Add Garlic and Spices: Add the minced garlic to the sautéed vegetables, followed by the chili powder, cumin, oregano, paprika, salt, and black pepper. Stir constantly for about 1 minute to toast the spices and let the garlic bloom. This step enhances the aroma and infuses the base of your chili with rich, warm flavors.
Combine the Main Ingredients: Drain and rinse the black beans, then add them to the pot along with the tomato sauce and diced tomatoes (including all the juices). Pour in ½ cup of vegetable broth to start, and sprinkle in the uncooked quinoa. Gently stir everything together so the beans, tomatoes, broth, and quinoa are evenly distributed. This is the base of your hearty chili.

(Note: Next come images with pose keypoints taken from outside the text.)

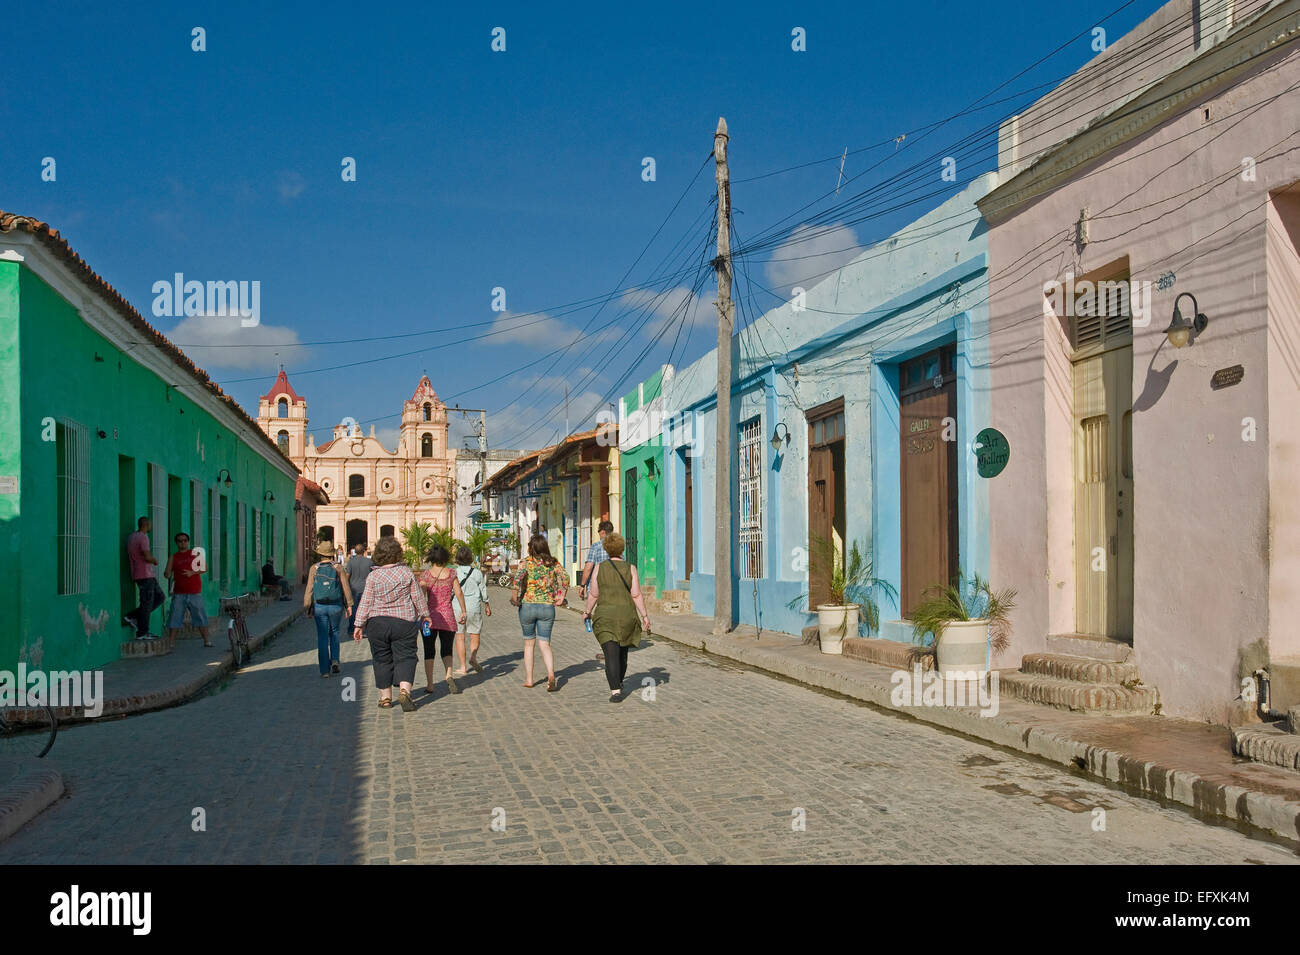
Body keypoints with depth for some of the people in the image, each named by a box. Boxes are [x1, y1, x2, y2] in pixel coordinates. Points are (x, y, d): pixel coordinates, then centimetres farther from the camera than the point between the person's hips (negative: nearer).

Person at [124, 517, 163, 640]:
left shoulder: (131, 537, 15)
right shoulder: (143, 537, -15)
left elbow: (129, 559, 21)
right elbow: (147, 557, -24)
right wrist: (155, 560, -2)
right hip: (145, 575, -9)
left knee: (159, 597, 14)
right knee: (147, 603, -3)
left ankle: (133, 617, 11)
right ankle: (142, 633, 3)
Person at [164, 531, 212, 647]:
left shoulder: (195, 554, 10)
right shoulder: (173, 557, 11)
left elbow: (204, 568, 4)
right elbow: (167, 574, 5)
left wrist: (192, 572, -12)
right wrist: (167, 574, -18)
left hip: (195, 593, -1)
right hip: (179, 593, 1)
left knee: (200, 616, 1)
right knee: (174, 617, -2)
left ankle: (207, 640, 6)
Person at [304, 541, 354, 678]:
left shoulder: (314, 568, -2)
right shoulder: (338, 568, -2)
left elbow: (309, 589, -4)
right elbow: (345, 588, -3)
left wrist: (307, 607, 1)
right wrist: (348, 605, 3)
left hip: (319, 607, 0)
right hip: (336, 606, 0)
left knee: (322, 637, 5)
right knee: (334, 633, 19)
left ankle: (325, 670, 4)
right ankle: (335, 660, 2)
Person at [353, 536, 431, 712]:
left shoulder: (373, 576, -4)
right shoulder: (406, 572, -3)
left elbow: (366, 601, -3)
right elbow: (418, 596, 1)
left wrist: (359, 624, 2)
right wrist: (425, 614, 14)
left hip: (377, 622, 1)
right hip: (404, 622, -1)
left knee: (382, 659, 12)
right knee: (404, 657, 4)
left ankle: (385, 697, 18)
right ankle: (404, 690, -18)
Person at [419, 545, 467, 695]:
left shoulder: (425, 575, -5)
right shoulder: (451, 573, 0)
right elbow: (459, 593, 0)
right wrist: (463, 611, 8)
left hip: (430, 616, -1)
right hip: (447, 616, 1)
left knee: (429, 652, 10)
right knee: (447, 649, 11)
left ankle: (429, 684, 9)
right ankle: (449, 675, -14)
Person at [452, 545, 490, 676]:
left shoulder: (453, 573, -6)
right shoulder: (477, 573, -2)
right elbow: (483, 591, 5)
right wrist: (487, 606, 19)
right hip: (474, 606, 0)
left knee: (460, 637, 6)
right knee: (475, 635, 12)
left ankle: (462, 667, 6)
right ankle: (473, 657, -14)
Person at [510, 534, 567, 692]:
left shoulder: (528, 561, -6)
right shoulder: (554, 563, 3)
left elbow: (518, 579, -21)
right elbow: (565, 579, -7)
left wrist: (514, 597, -11)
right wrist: (560, 597, 2)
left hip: (528, 605, -1)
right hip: (548, 606, 1)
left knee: (529, 643, 15)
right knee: (545, 644, 2)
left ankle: (529, 679, 20)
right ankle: (551, 675, -21)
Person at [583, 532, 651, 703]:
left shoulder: (600, 568, -1)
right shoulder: (630, 568, -3)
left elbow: (593, 595, 4)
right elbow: (636, 595, -6)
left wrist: (588, 612, 19)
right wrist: (645, 616, -1)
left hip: (605, 617, -1)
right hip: (627, 616, 1)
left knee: (611, 655, -5)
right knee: (622, 652, 20)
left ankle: (615, 690, -18)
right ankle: (619, 683, 37)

Simmer and Cook: Reduce the heat to low and cover the pot with a tight-fitting lid. Allow the chili to simmer for 20–25 minutes, stirring occasionally to prevent sticking. During this time, the quinoa will cook and absorb the flavors, and the chili will thicken. If you prefer a slightly thinner consistency, gradually add more vegetable broth until it reaches your desired texture. For a richer flavor, you can let the chili simmer on very low heat for an additional 10–15 minutes.
Taste and Adjust: After simmering, taste the chili and adjust the seasoning as needed. Add extra salt, pepper, or spices according to your preference. If you want a little extra depth, try adding a small pinch of unsweetened cocoa powder—it enhances the richness without making the chili sweet. Optional mix-ins such as corn, kidney beans, or diced carrots can be added at this stage for a chunkier texture.

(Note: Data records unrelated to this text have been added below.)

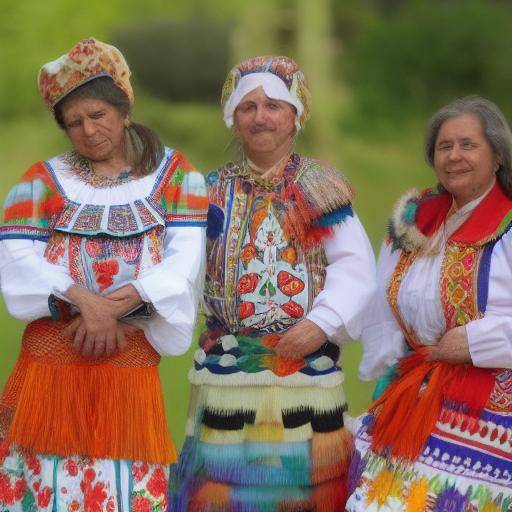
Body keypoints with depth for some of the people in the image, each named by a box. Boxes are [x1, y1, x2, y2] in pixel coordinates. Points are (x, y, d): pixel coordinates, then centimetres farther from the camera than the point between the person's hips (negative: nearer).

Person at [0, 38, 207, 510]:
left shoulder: (174, 175, 10)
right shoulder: (44, 181, 12)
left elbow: (184, 263, -3)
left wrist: (117, 305, -16)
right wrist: (82, 299, -17)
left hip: (132, 361, -1)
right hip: (52, 360, 1)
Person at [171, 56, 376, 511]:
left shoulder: (320, 187, 4)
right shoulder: (213, 192, 10)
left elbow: (356, 268, -3)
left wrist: (323, 323, -16)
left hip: (308, 366, -1)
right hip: (228, 369, 1)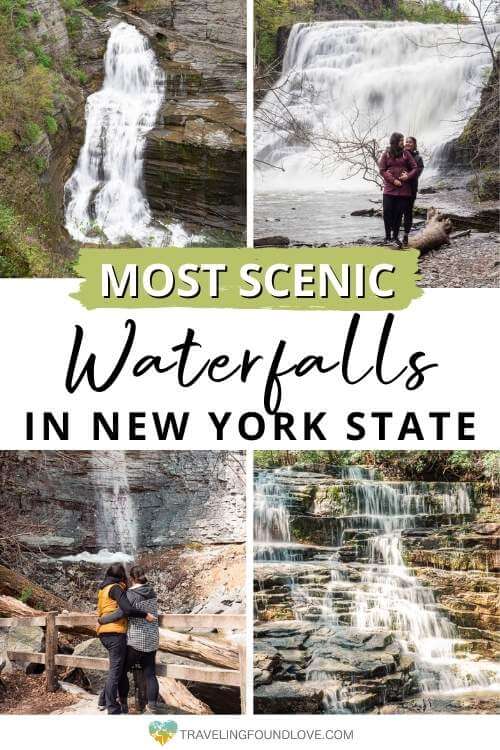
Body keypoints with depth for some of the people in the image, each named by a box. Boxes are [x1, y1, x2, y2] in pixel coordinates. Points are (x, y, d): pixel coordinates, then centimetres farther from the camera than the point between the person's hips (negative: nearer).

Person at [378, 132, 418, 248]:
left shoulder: (406, 153, 7)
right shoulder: (386, 154, 4)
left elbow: (414, 168, 6)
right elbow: (382, 170, 0)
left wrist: (408, 176, -12)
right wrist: (393, 180, -11)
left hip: (403, 189, 1)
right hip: (389, 189, -1)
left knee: (399, 213, 3)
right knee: (387, 212, -5)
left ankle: (395, 237, 14)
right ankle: (388, 236, 9)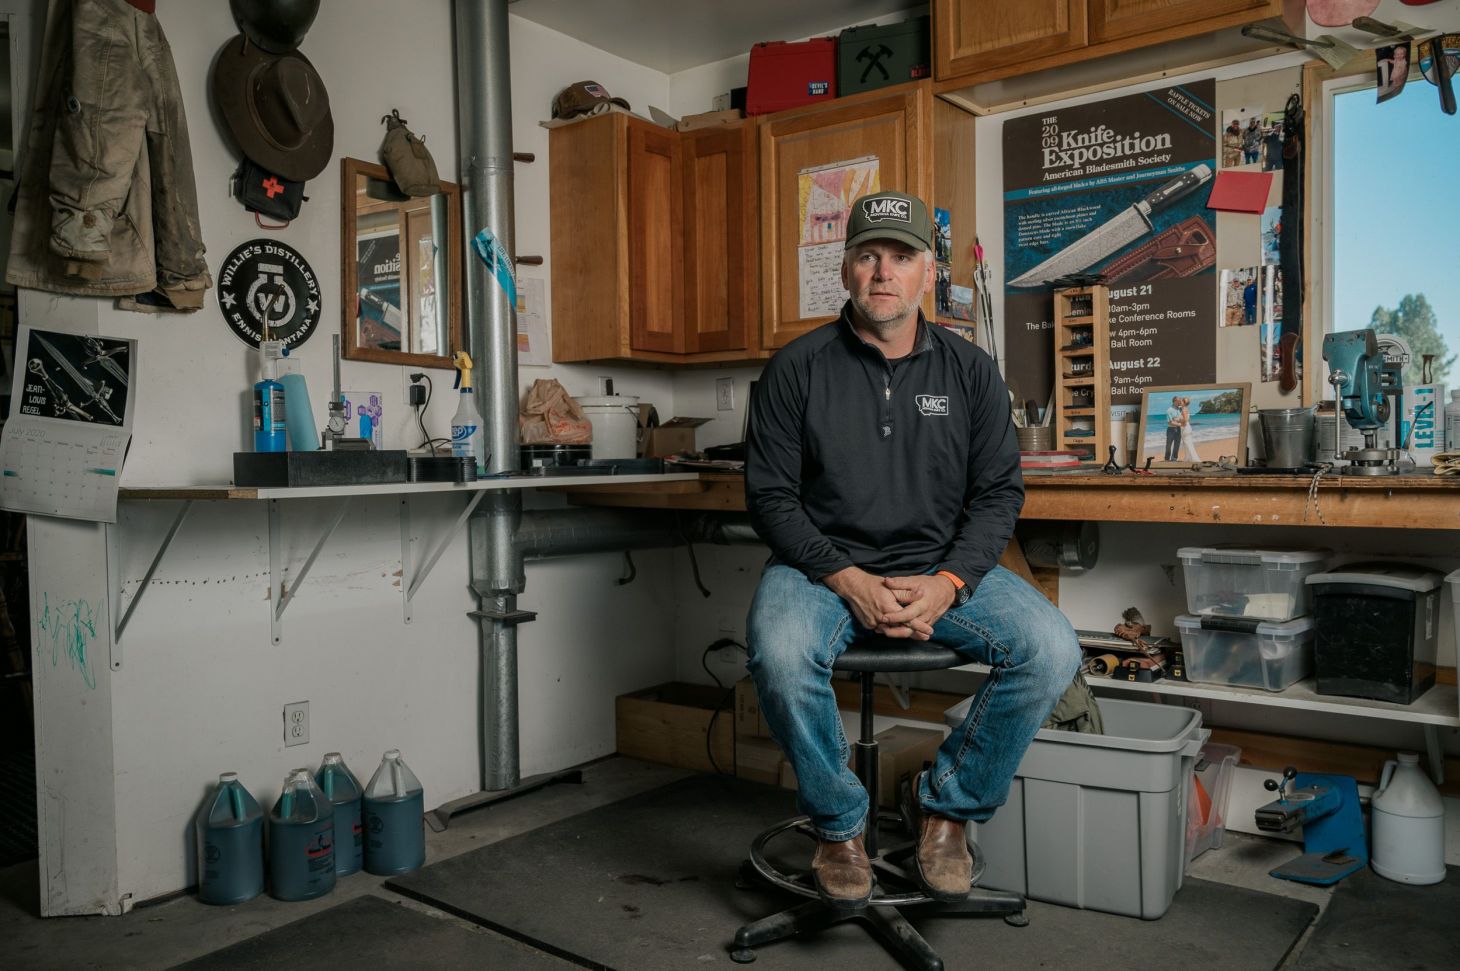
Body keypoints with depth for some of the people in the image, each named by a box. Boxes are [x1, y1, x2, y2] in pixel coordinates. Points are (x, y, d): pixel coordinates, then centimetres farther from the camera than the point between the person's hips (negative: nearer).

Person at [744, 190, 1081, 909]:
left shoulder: (970, 371, 7)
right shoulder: (797, 368, -1)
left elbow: (999, 491, 5)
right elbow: (770, 494, -3)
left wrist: (948, 583, -13)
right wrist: (847, 580, -17)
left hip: (943, 566, 3)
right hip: (825, 562, -2)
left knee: (1051, 649, -21)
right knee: (780, 654, -33)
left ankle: (948, 804, 3)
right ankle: (838, 823, -4)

Serve and Garnish: Scoop the chili into bowls and let everyone top their portion with their favorite toppings: sliced jalapeños, fresh cilantro, pico de gallo, sour cream, shredded cheese, or crunchy corn chips. Serve immediately, and enjoy the warmth and hearty flavors of this protein-packed, fiber-rich meal. Leftovers store beautifully in the fridge and taste even better the next day.
Notes
For a milder chili, remove seeds and pith from jalapeños before dicing.

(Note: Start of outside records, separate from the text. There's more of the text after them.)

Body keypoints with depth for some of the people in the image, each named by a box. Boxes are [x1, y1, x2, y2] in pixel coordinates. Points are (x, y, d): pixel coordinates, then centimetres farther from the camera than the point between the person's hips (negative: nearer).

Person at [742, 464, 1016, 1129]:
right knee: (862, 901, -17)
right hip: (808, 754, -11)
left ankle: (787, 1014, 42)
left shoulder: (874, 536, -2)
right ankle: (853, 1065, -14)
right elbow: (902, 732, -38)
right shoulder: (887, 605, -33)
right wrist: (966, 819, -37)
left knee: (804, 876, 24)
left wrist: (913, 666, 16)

Use low-sodium vegetable broth if you want better control over salt content.
Adding ½ tsp unsweetened cocoa powder enhances depth without sweetness.
Extra vegetables like corn, zucchini, or carrots can be added for more texture.
Leftover chili thickens as it cools—add a splash of broth when reheating if needed.
This recipe works well for batch cooking and freezes beautifully.
Stir frequently when cooking on stovetop to prevent quinoa from sticking.